▶ _Task details_: Those lines of the data that hold the word "performance" are to be copied out.

▶ _Data records_:
▬▬▬▬▬▬▬▬▬▬

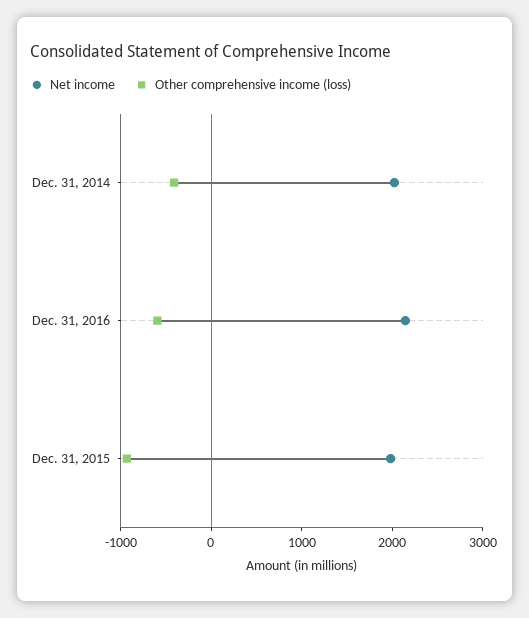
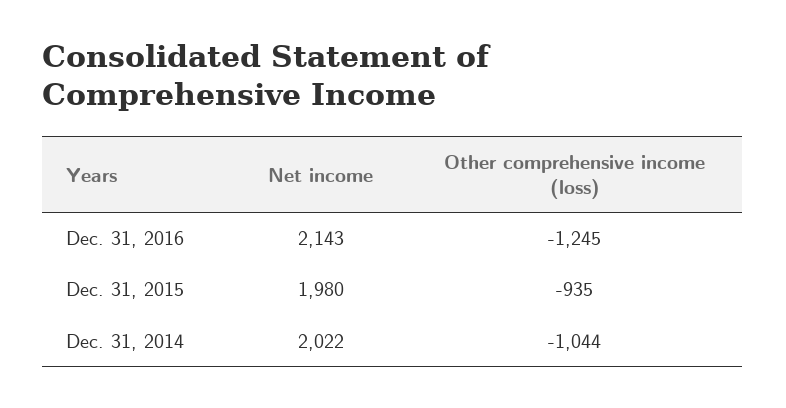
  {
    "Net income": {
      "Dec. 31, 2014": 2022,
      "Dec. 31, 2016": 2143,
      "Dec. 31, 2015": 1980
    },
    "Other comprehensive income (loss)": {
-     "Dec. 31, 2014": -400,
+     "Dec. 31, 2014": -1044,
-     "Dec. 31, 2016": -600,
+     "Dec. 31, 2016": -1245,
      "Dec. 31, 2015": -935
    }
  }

▬▬▬▬▬▬▬▬▬▬

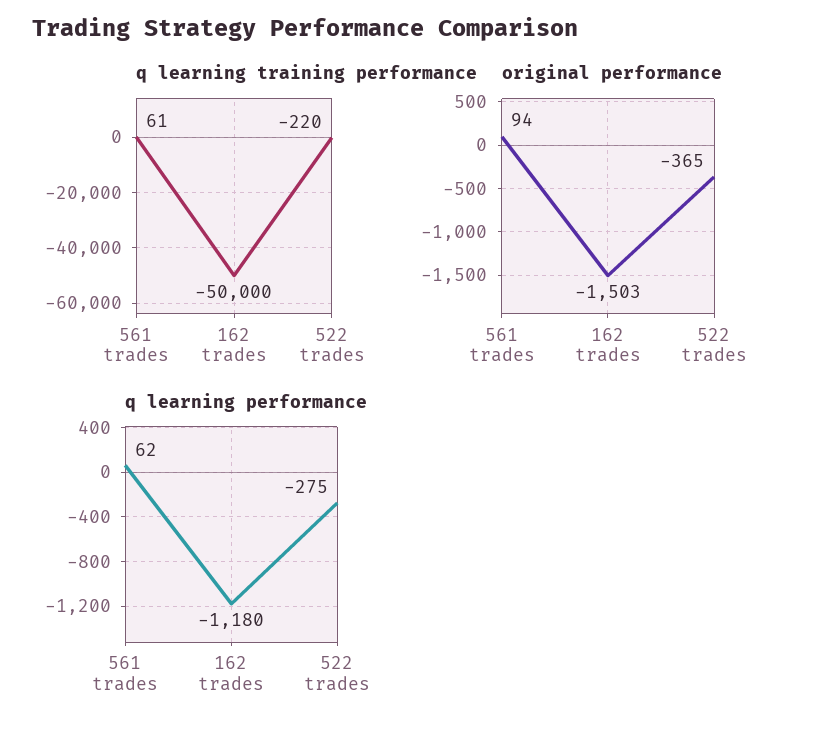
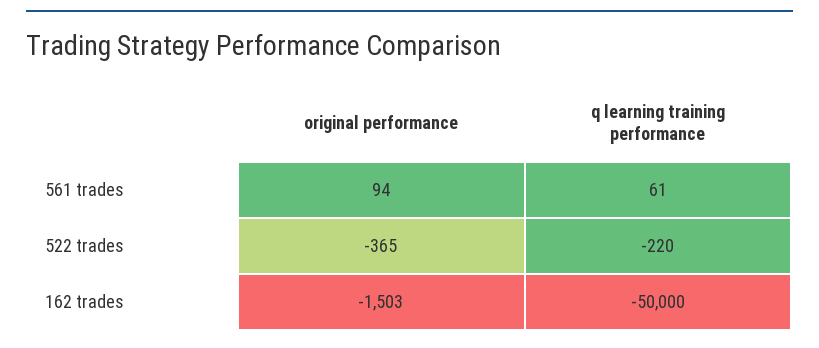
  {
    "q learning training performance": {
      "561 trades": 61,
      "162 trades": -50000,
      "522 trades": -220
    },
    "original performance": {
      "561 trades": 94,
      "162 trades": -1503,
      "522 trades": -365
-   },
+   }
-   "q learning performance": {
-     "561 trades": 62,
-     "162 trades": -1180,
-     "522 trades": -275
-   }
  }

▬▬▬▬▬▬▬▬▬▬

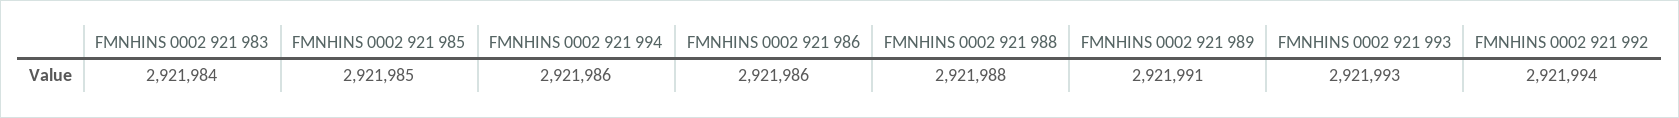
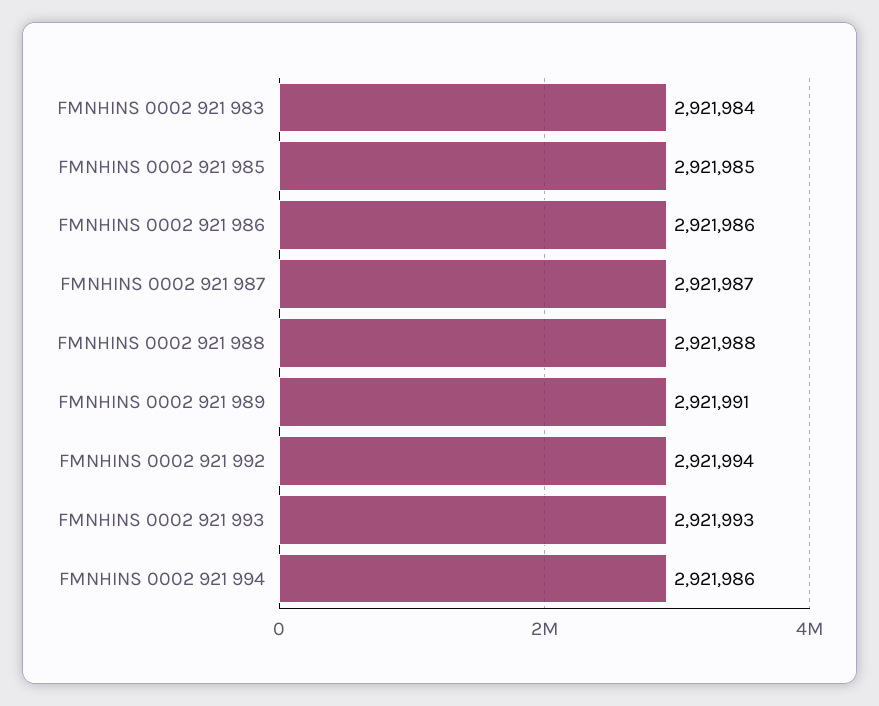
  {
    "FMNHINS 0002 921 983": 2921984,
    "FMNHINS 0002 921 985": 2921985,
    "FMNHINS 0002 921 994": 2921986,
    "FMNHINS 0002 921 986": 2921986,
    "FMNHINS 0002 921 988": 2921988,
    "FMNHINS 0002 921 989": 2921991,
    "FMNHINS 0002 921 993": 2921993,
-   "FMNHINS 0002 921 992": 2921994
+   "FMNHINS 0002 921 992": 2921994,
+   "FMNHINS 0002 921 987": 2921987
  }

▬▬▬▬▬▬▬▬▬▬

▶ _Response to this exercise_:
    "q learning training performance": {
    "original performance": {
-   "q learning performance": {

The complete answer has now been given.